May (and August/November for larger amounts) — IMI Property Tax
IMI (Imposto Municipal sobre Imóveis) is Portugal's municipal property tax, charged on the taxable asset value (VPT) of the property at a rate set by each municipality (typically 0.3%–0.45%).
Payment schedule:
Single instalment in May — if total IMI is under €100
Two instalments (May + November) — if between €100 and €500
Three instalments (May + August + November) — if over €500
Ongoing — Tourist Tax Remittance (if applicable)
Several municipalities charge a tourist tax per guest per night. In Lisbon and Porto, this applies to most AL properties. You collect it from guests (Airbnb handles collection in most cases) and must remit it to the relevant municipality on their defined schedule.
Check your specific municipality's rules — rates and remittance deadlines vary.

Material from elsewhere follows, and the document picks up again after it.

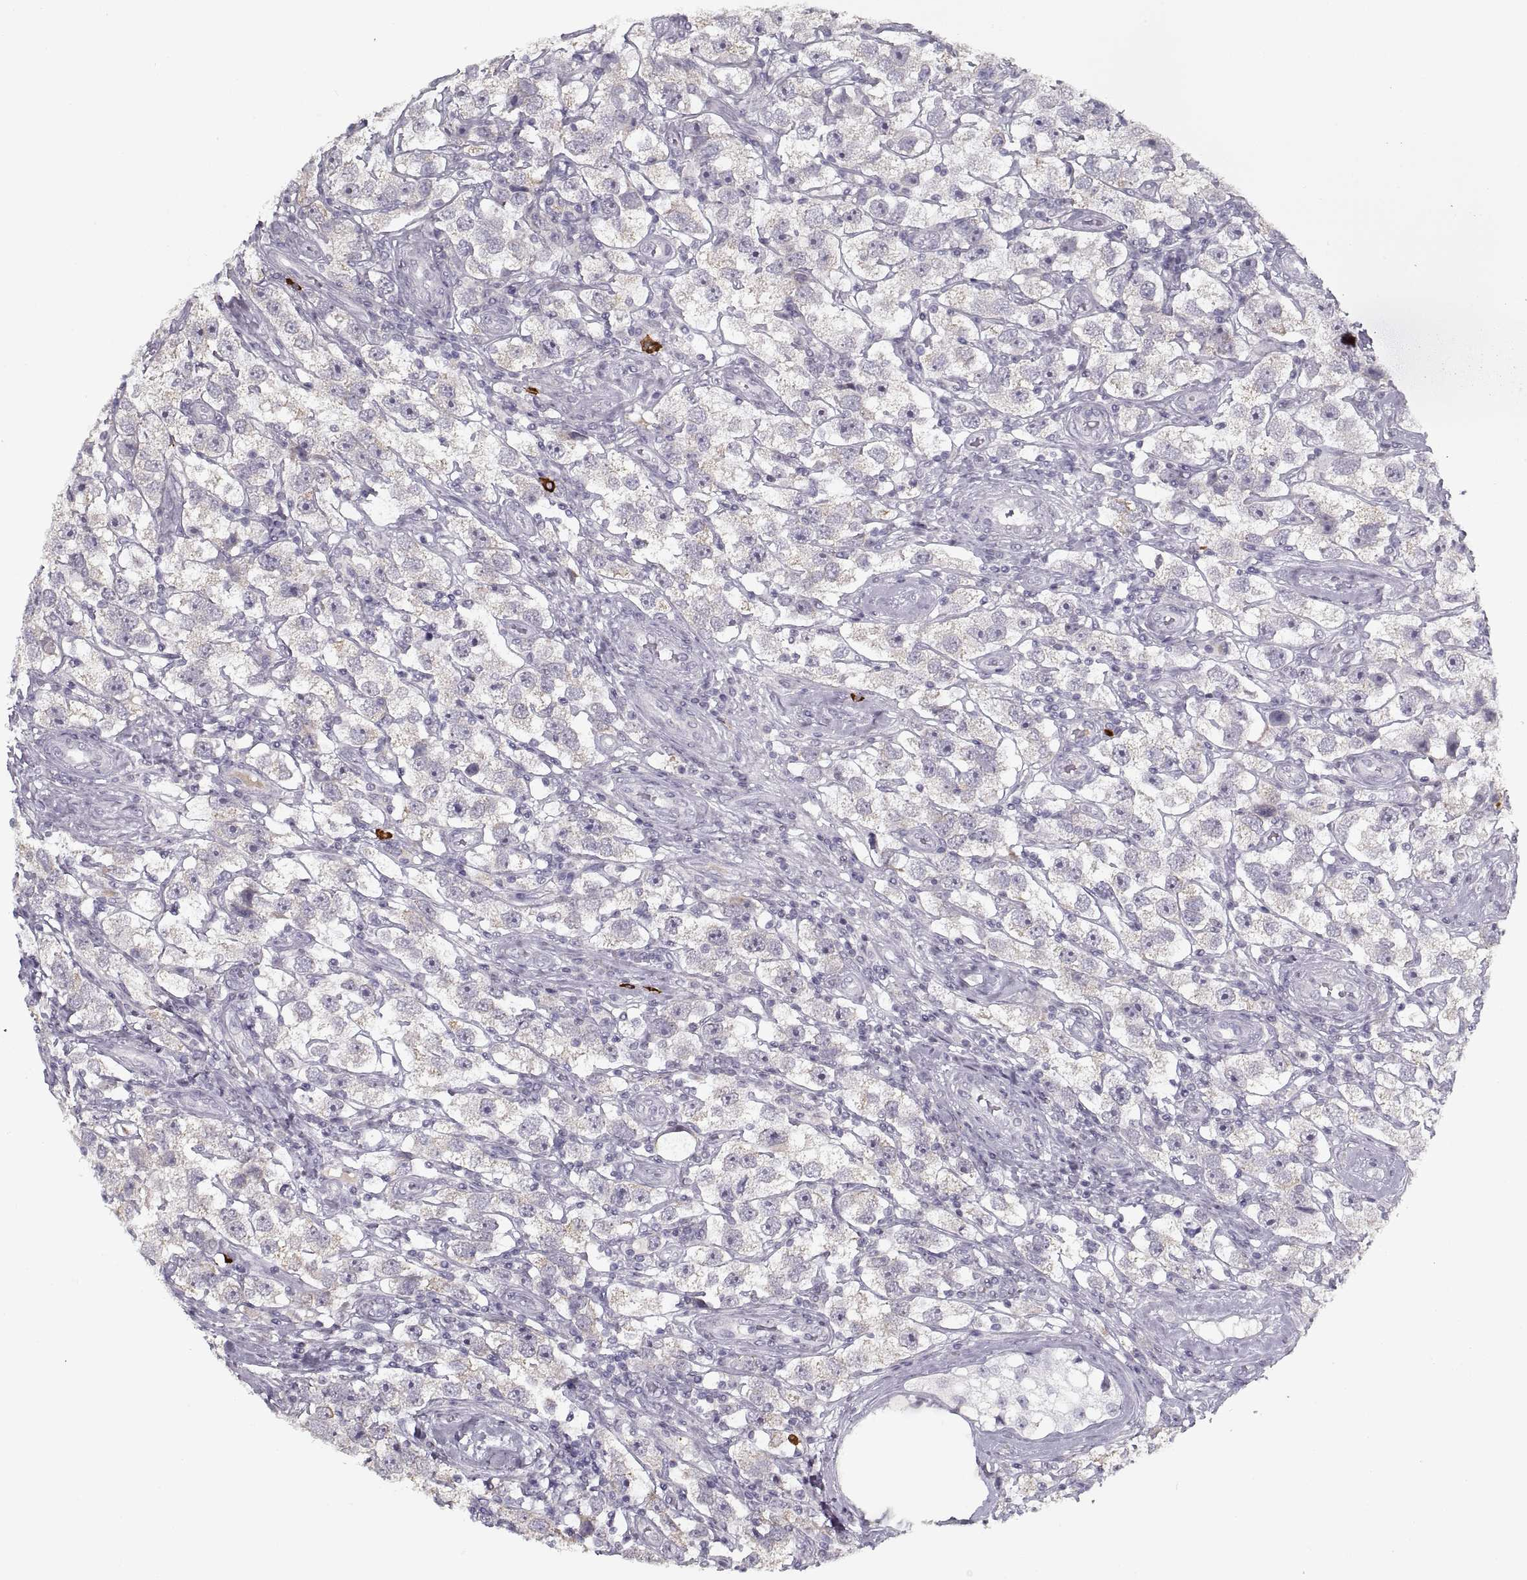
{"staining": {"intensity": "negative", "quantity": "none", "location": "none"}, "tissue": "testis cancer", "cell_type": "Tumor cells", "image_type": "cancer", "snomed": [{"axis": "morphology", "description": "Seminoma, NOS"}, {"axis": "topography", "description": "Testis"}], "caption": "This is an immunohistochemistry (IHC) photomicrograph of seminoma (testis). There is no staining in tumor cells.", "gene": "GAD2", "patient": {"sex": "male", "age": 26}}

Your Compliance Calendar at a Glance
When | Obligation | Portal |
|---|---|---|
Within 3 days of arrival | SIBA guest registration | SIBA / AIMA |
By 20th of each month | INE tourism statistics | INE |
By 20th of each month | SAF-T submission (if no invoices issued) | Portal das Finanças |
Quarterly | VAT return (IVA) | Portal das Finanças |
Within 2 months of commission | Model 30 (platform fees) | Portal das Finanças |
Late February | e-Fatura invoice validation | e-Fatura |
Late February | Agregado Familiar update | Portal das Finanças |
April 1 – June 30 | IRS / Modelo 3 annual return | Portal das Finanças |
May / August / November | IMI property tax | Portal das Finanças |
Per municipality schedule | Tourist tax remittance | Local municipality |
The Human Cost of Managing This Manually
Most hosts either pay an accountant several hundred euros a month to handle this, try to manage it themselves with spreadsheets and calendar reminders, or — most commonly — fall behind and face penalties they didn't see coming.
The INE report alone takes 15–20 minutes each month to do manually. SIBA registration per guest is another few minutes of form-filling per stay. Over a year with 80–100 guest stays, that adds up to hours of admin that generates zero revenue.
Eazy AL automates the INE monthly submission and is building automation for the SIBA guest registration and Finanças reporting flows — so you can focus on the parts of hosting that actually need a human.
Frequently Asked Questions
Does Airbnb submit any of these reports on my behalf? No. Airbnb handles bookings, messaging, payments, and (in some cities) tourist tax collection. All compliance reporting — INE, SIBA, Finanças — is the host's responsibility.
What happens if I miss an INE submission? INE can issue fines for missed or late submissions. Beyond the fine, repeated non-compliance creates a record that can complicate your relationship with the AL license authority.
I had no guests this month. Do I still need to submit to INE? Yes. A zero-guest month must still be reported. The report itself is the obligation, not just the data.
Is the compliance burden different for non-residents? Yes — non-residents must register for VAT regardless of revenue level, are taxed at a flat 25% on AL income, and still carry all the same monthly/annual reporting obligations.